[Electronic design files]
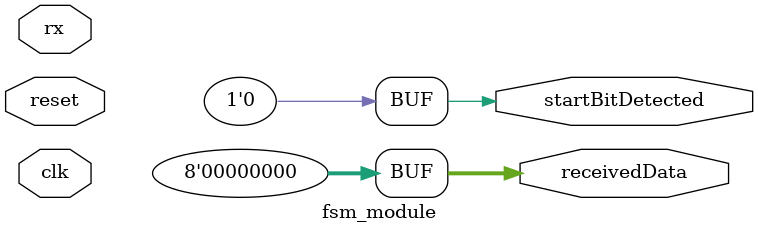
<source format=v>
module fsm_module (
  input clk,
  input reset,
  input rx,
  output reg startBitDetected,
  output reg [7:0] receivedData
);

  parameter IDLE = 3'b000;
  parameter START_BIT = 3'b001;
  parameter DATA_BITS = 3'b010;
  parameter STOP_BIT = 3'b011;

  reg [2:0] current_state;
  reg [2:0] next_state;

  always @(posedge clk or posedge reset) begin
    if (reset) begin
      current_state <= IDLE;
    end else begin
      current_state <= next_state;
    end
  end

  always @(current_state or rx) begin
    case (current_state)
      IDLE:
        begin
          startBitDetected <= 0;
          receivedData <= 0;
          if (rx == 0) begin
            next_state = START_BIT;
          end
        end
      START_BIT:
        begin
          startBitDetected <= 1;
          next_state = DATA_BITS;
        end
      DATA_BITS:
        begin
          receivedData <= {receivedData[6:0], rx};
          next_state = (startBitDetected && receivedData == 8'b11111110) ? STOP_BIT : DATA_BITS;
        end
      STOP_BIT:
        begin
          startBitDetected <= 0;
          next_state = IDLE;
        end
      default:
        begin
          startBitDetected <= 0;
          receivedData <= 0;
          next_state = IDLE;
        end
    endcase
  end
  always @(*) begin
    startBitDetected <= 0;
    receivedData <= 0;
  end
endmodule
</source>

## GOAL OF THE EXERCISE
Leave out the pictures and restate, word for word, the lines from the top of the data through the line containing "reg [2:0] current_state;", both included.

## EXERCISE OUTPUT
<source format=v>
module fsm_module (
  input clk,
  input reset,
  input rx,
  output reg startBitDetected,
  output reg [7:0] receivedData
);

  parameter IDLE = 3'b000;
  parameter START_BIT = 3'b001;
  parameter DATA_BITS = 3'b010;
  parameter STOP_BIT = 3'b011;

  reg [2:0] current_state;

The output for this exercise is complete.